Retail pop-ups are a modern interpretation of what the flea market or marketplace at the center of town used to be. Here smaller fashion brands or emerging online business can take a very calculated risk, experiment and innovate without the significant burden of a long-term store lease. What is old has become new again, and pop-ups are an outstanding way to meet the needs of an experienced focused, digitally native consumer.

NYC has become the ideal cosmopolitan location for curated and transporting experiences that retail pop-ups offer. While the retail landscape along the golden shopping mile on 5th Avenue remains relatively intact (despite a few store closures), the retail pop-up revolution is alive and well across Manhattan, Brooklyn, etc.

Paula Rosenblum
Noble Member
6 years ago

Funny, isn’t it? That for all the talk about “the store is dead” pure-plays still want to dabble in them?

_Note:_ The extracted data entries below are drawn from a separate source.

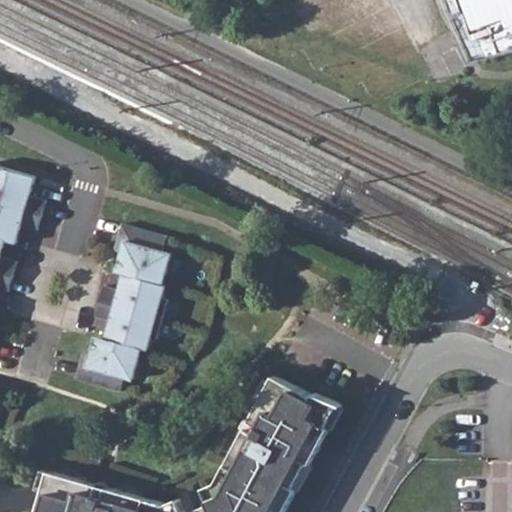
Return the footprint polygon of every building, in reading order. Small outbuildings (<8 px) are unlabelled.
[(511,0),(446,0),(449,5),(479,57),(511,48),(511,0)] [(0,165),(0,202),(43,214),(47,200),(31,195),(37,176),(0,165)] [(43,214),(0,202),(0,236),(7,239),(18,242),(23,225),(39,230),(43,214)] [(126,273),(164,284),(173,252),(164,250),(168,236),(124,223),(118,241),(126,243),(124,251),(118,271),(126,273)] [(0,271),(14,276),(18,261),(2,256),(7,239),(0,236),(0,271)] [(116,249),(124,251),(126,243),(118,241),(116,249)] [(0,288),(10,291),(14,276),(0,271),(0,288)] [(100,300),(164,318),(169,298),(164,297),(168,285),(164,284),(126,273),(121,291),(105,286),(100,300)] [(144,347),(149,349),(153,337),(158,338),(164,318),(100,300),(96,316),(108,337),(144,347)] [(77,378),(123,390),(126,377),(135,379),(144,347),(108,337),(98,334),(92,354),(90,362),(83,360),(77,378)] [(83,360),(90,362),(92,354),(85,352),(83,360)] [(37,511),(35,511),(282,511),(283,511),(284,511),(286,511),(299,488),(296,486),(309,462),(312,464),(332,427),(329,425),(341,403),(316,392),(315,395),(276,374),(251,421),(261,426),(257,433),(247,427),(218,482),(224,494),(211,500),(212,504),(194,511),(186,511),(184,511),(170,511),(168,504),(108,487),(105,498),(98,495),(101,485),(51,471),(42,499),(38,511),(37,511)] [(205,488),(211,500),(224,494),(218,482),(205,488)] [(168,504),(170,511),(184,511),(186,511),(180,499),(168,504)]
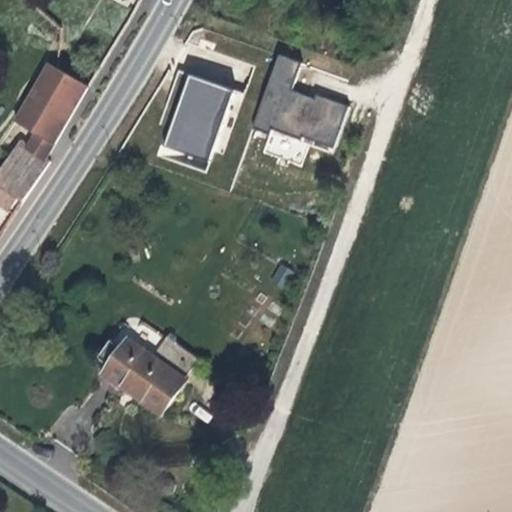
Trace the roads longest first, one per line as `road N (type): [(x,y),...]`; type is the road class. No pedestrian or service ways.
road 1 (track): [(424,0),(246,511)]
road 2 (tertiary): [(0,289),(178,0)]
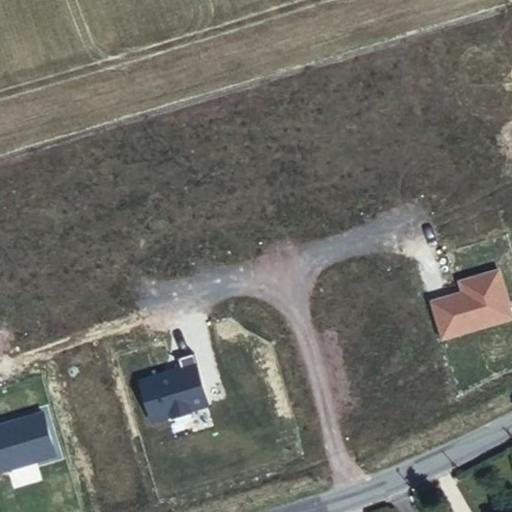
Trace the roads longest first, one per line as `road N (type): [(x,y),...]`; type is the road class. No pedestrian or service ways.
road 1 (residential): [(362,505),(291,265)]
road 2 (residential): [(69,330),(291,265)]
road 3 (residential): [(123,511),(69,330)]
road 4 (residential): [(511,428),(362,505)]
road 5 (residential): [(291,265),(426,215)]
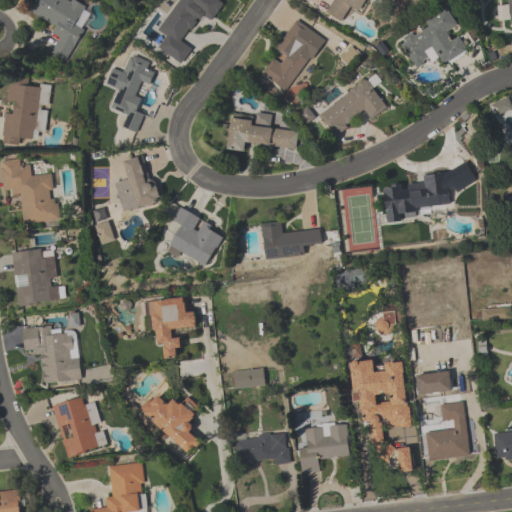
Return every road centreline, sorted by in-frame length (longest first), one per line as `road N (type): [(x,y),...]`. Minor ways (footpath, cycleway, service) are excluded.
road 1 (residential): [(193,172),(238,186),(323,177),(405,140),(511,74)]
road 2 (residential): [(269,0),(181,123),(178,148),(193,172)]
road 3 (residential): [(58,511),(0,389)]
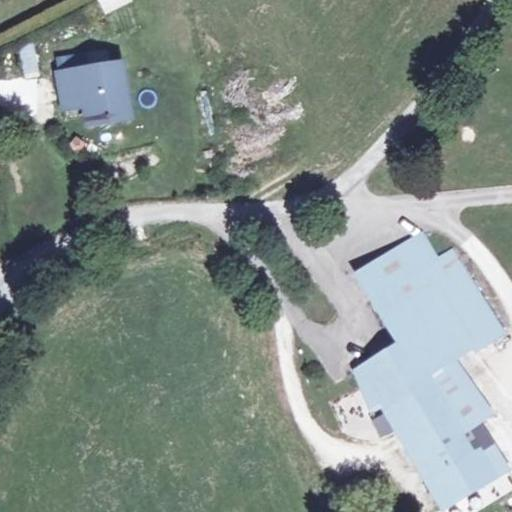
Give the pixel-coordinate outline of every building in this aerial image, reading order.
[(96,0),(102,14),(132,3),(130,0),(96,0)] [(511,12),(494,34),(511,49),(511,12)] [(24,78),(39,74),(32,44),(17,48),(24,78)] [(110,66),(47,81),(53,111),(72,107),(77,130),(120,120),(110,66)] [(196,92),(200,133),(212,132),(207,91),(196,92)] [(421,262),(408,270),(395,251),(392,245),(327,285),(331,291),(343,310),(369,353),(324,381),(334,396),(343,411),(350,407),(416,511),(437,511),(478,487),(458,454),(447,461),(434,440),(457,426),(422,369),(436,360),(440,366),(473,345),(421,262)]
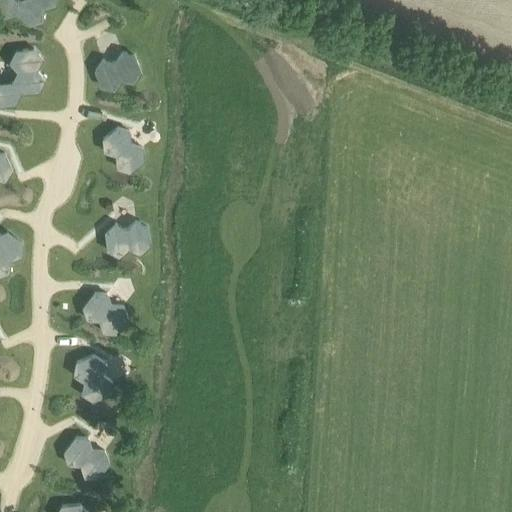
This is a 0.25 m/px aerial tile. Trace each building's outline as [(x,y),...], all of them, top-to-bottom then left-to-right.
[(0,0),(0,12),(5,17),(17,13),(30,24),(43,20),(44,8),(55,4),(55,0),(0,0)] [(0,103),(15,102),(21,91),(39,89),(45,78),(37,69),(42,58),(34,48),(16,50),(10,61),(18,71),(13,81),(0,82),(0,103)] [(96,71),(103,88),(115,91),(122,81),(134,83),(142,73),(135,56),(122,53),(115,63),(104,61),(96,71)] [(118,166),(130,170),(144,159),(143,146),(131,142),(130,130),(118,126),(104,137),(105,150),(117,154),(118,166)] [(0,178),(5,180),(12,169),(5,152),(0,151),(0,178)] [(108,249),(120,255),(129,247),(140,252),(149,244),(147,226),(136,220),(126,228),(115,223),(106,231),(108,249)] [(0,274),(9,271),(10,259),(21,255),(22,242),(7,231),(0,233),(0,274)] [(83,306),(87,319),(100,319),(104,331),(116,332),(127,317),(123,305),(111,304),(107,293),(94,292),(83,306)] [(74,374),(84,381),(82,393),(93,400),(109,393),(112,380),(102,374),(104,362),(94,354),(77,361),(74,374)] [(65,451),(69,463),(81,464),(85,475),(98,476),(109,462),(104,450),(92,449),(88,437),(76,437),(65,451)] [(62,505),(58,511),(86,511),(80,503),(62,505)]
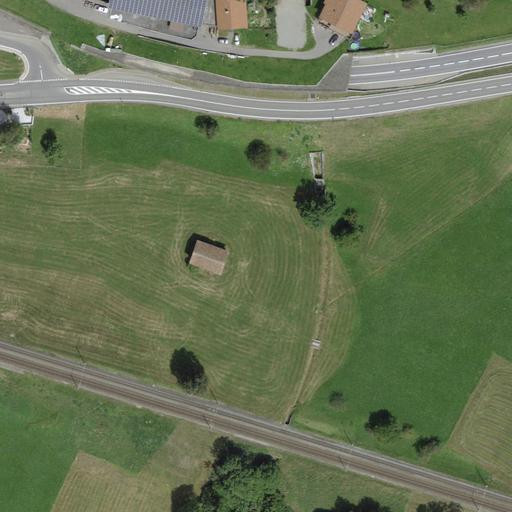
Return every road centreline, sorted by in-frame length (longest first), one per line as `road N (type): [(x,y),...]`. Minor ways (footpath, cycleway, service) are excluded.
road 1 (primary): [(16,0),(149,55),(199,65),(368,76),(511,56)]
road 2 (tertiary): [(511,84),(304,112),(125,90),(43,93)]
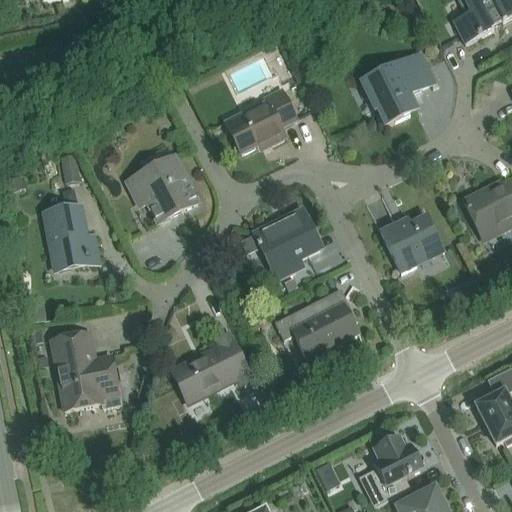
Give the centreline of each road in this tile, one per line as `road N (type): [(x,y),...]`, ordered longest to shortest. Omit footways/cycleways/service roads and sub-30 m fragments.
road 1 (residential): [(418,378),(167,507)]
road 2 (residential): [(239,208),(219,184),(127,0)]
road 3 (residential): [(418,378),(334,207)]
road 4 (residential): [(483,511),(418,378)]
road 5 (residential): [(158,321),(169,291),(239,208)]
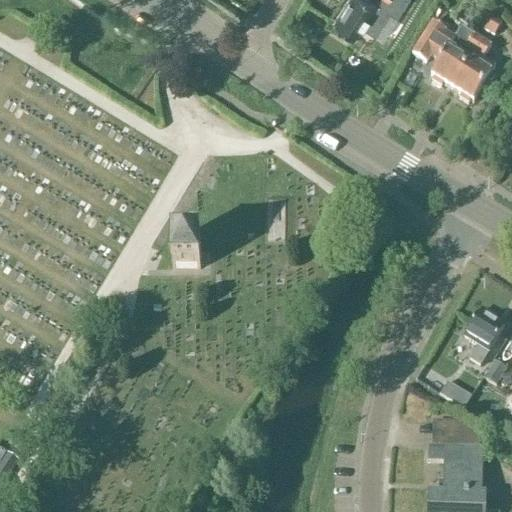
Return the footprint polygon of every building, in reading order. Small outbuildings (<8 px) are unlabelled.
[(362,26),(375,34),(389,11),(397,16),(406,0),(346,0),(333,22),(356,36),(362,26)] [(502,26),(483,14),(475,27),(494,39),(502,26)] [(446,34),(432,25),(412,58),(426,66),(430,59),(439,65),(431,79),(434,81),(432,84),(441,90),(443,87),(452,92),(483,44),(461,30),(455,40),(446,34)] [(483,44),(452,92),(461,98),(459,101),(468,107),(470,104),(473,105),(482,92),(486,94),(495,81),(490,78),(478,70),(491,49),(483,44)] [(170,272),(198,272),(198,244),(170,244),(170,272)] [(489,356),(505,330),(482,312),(464,341),(478,349),(470,363),(480,369),(488,356),(489,356)] [(507,371),(493,363),(482,382),(496,390),(507,371)] [(439,398),(463,413),(471,400),(447,385),(439,398)] [(428,497),(427,511),(483,511),(484,499),(480,499),(481,452),(430,450),(429,465),(445,466),(444,484),(438,483),(437,498),(428,497)] [(0,491),(17,465),(6,458),(0,466),(0,491)]
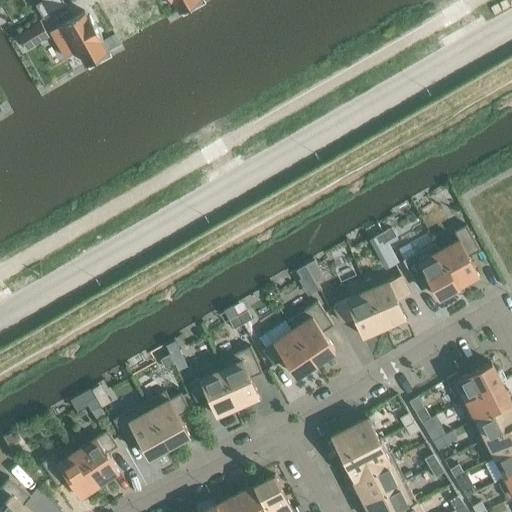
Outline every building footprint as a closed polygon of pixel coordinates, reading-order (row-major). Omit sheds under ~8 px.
[(42,0),(35,4),(44,18),(66,6),(62,0),(42,0)] [(172,0),(179,10),(195,0),(172,0)] [(84,10),(50,30),(65,57),(66,57),(77,51),(85,64),(107,51),(101,39),(102,38),(89,15),(88,16),(84,10)] [(40,21),(18,33),(26,48),(49,35),(40,21)] [(480,249),(466,224),(454,230),(458,239),(439,249),(435,241),(434,241),(458,285),(479,273),(468,255),(480,249)] [(396,235),(392,227),(382,232),(387,240),(396,235)] [(387,240),(382,232),(373,237),(378,245),(387,240)] [(437,296),(458,285),(434,241),(402,259),(416,284),(427,278),(437,296)] [(324,277),(319,268),(310,273),(315,282),(324,277)] [(315,282),(310,273),(301,278),(306,287),(315,282)] [(400,275),(367,289),(383,326),(405,316),(397,297),(408,292),(400,275)] [(383,326),(367,289),(334,304),(342,321),(353,316),(362,335),(383,326)] [(333,324),(317,300),(287,320),(315,361),(335,348),(323,331),(333,324)] [(252,318),(247,309),(238,314),(243,323),(252,318)] [(234,328),(243,323),(238,314),(229,319),(234,328)] [(295,375),(315,361),(287,320),(286,321),(292,329),(262,348),(273,364),(284,357),(295,375)] [(250,345),(217,360),(237,405),(244,402),(247,407),(261,401),(250,376),(262,371),(250,345)] [(183,358),(178,349),(169,354),(174,363),(183,358)] [(174,363),(169,354),(160,359),(165,368),(174,363)] [(215,414),(237,405),(217,360),(216,360),(220,369),(188,383),(195,400),(207,395),(215,414)] [(459,403),(501,381),(491,361),(449,383),(459,403)] [(468,422),(511,401),(501,381),(459,403),(468,422)] [(165,389),(144,401),(168,444),(189,433),(179,414),(190,408),(181,392),(170,398),(165,389)] [(100,405),(96,396),(86,402),(91,410),(100,405)] [(168,444),(144,401),(112,418),(126,443),(137,437),(147,456),(168,444)] [(478,441),(511,424),(511,402),(511,401),(468,422),(478,441)] [(421,422),(430,416),(425,407),(416,412),(421,422)] [(414,421),(413,420),(408,412),(400,417),(405,426),(414,421)] [(331,435),(342,457),(383,436),(383,435),(379,437),(368,416),(331,435)] [(419,430),(415,424),(414,421),(405,426),(410,435),(419,430)] [(495,457),(511,448),(511,424),(486,438),(495,457)] [(433,440),(441,435),(436,426),(427,431),(433,440)] [(107,429),(77,449),(99,482),(119,469),(107,452),(118,445),(107,429)] [(438,449),(447,444),(441,435),(433,440),(438,449)] [(342,457),(353,478),(394,457),(383,436),(342,457)] [(23,449),(18,441),(9,446),(14,455),(23,449)] [(498,480),(511,472),(511,448),(495,457),(505,475),(497,479),(498,480)] [(99,482),(77,449),(58,462),(53,454),(41,462),(57,485),(68,478),(80,496),(99,482)] [(433,453),(424,458),(430,467),(438,462),(433,453)] [(353,478),(364,499),(364,500),(405,479),(394,457),(353,478)] [(438,462),(430,467),(435,476),(444,471),(438,462)] [(455,477),(464,472),(458,463),(450,468),(455,477)] [(460,486),(469,481),(464,472),(455,477),(460,486)] [(511,472),(498,480),(508,499),(511,496),(511,472)] [(274,474),(254,484),(268,511),(285,511),(292,509),(274,474)] [(31,495),(9,476),(0,486),(0,511),(32,511),(23,504),(31,495)] [(411,502),(411,501),(401,482),(405,480),(405,479),(364,500),(369,511),(392,511),(416,500),(416,499),(411,502)] [(268,511),(254,484),(235,494),(244,511),(268,511)] [(244,511),(235,494),(216,504),(220,511),(244,511)] [(458,494),(449,499),(455,508),(463,503),(458,494)] [(421,511),(416,500),(392,511),(421,511)] [(475,511),(481,511),(486,509),(480,500),(472,505),(475,511)] [(303,511),(299,503),(292,507),(294,511),(303,511)] [(455,508),(456,511),(468,511),(463,503),(455,508)]
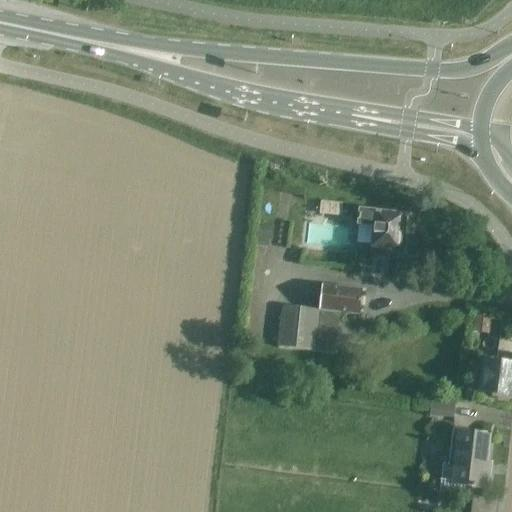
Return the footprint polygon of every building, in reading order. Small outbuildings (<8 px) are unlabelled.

This is another extension of Walmart reaching out to a new market, to new customers via a different format with a different name. It’s also a lot cheaper and has a better ROI than painting public buses purple (yes, they did that in NYC).

I think it’s a great idea.

Ricardo Belmar
Active Member
6 years ago

Jet.com is accomplishing a few things with the pop-up inside NYC’s STORY. First, it brings them exposure to city-dwelling customer’s whereas their parent, Walmart is stronger in the suburbs than in urban areas. Second, it’s getting them media attention in a manner at which Amazon is so successful. This is a great way to experiment, try something new, see how it performs and then decide what to do with the experience learned, iterate and innovate something new all over again. This is a great variation on the Amazon way of doing things!

Thomas Becker
Thomas Becker
6 years ago

I am going to go with this being a smart promotional event. If Jet were to be trying to gain experience by using STORY, I think we would all have to say the learning would be limited. STORY is not a broadly replicable approach and is in the most unique market on the planet. I have long campaigned that trying to be “cool” over “consumer-centric” is not sustainable in the long run. I trust that Jet is sophisticated and using this option as a strategic play to generate awareness among Manhattanites who may be inclined to use Amazon or Fresh Direct.

Jeff Miller
6 years ago

I see this as maybe 10% test and learning and 90% marketing. Pop Up stores and flagship stores are almost always about marketing and PR and not sales. Jet.com still does not have what I consider to be real “brand awareness” that it needs, and that is why at the time of the Walmart purchase they were spending $25,000,000 a month on advertising.

Sterling Hawkins
Member
6 years ago

Jet.com is testing the waters. New format experience, customer receptivity information and online/offline metrics will all feed into the corporate knowledge pool. It looks like Walmart is trying to move forward, faster with innovation and opening a Jet.com pop-up at STORY taps them into a new world to learn from.

Dave Bruno
Active Member
6 years ago

For Jet, this is a great idea. The marketing value for them is undeniable, as it allows their brand to be enriched by the STORY cache. For STORY, however, I worry. I am a huge fan of STORY, and Jet.com feels antithetical to their brand ethos, and may do some long-term damage if people interpret this edition to be a less-than-organic extension of their vision.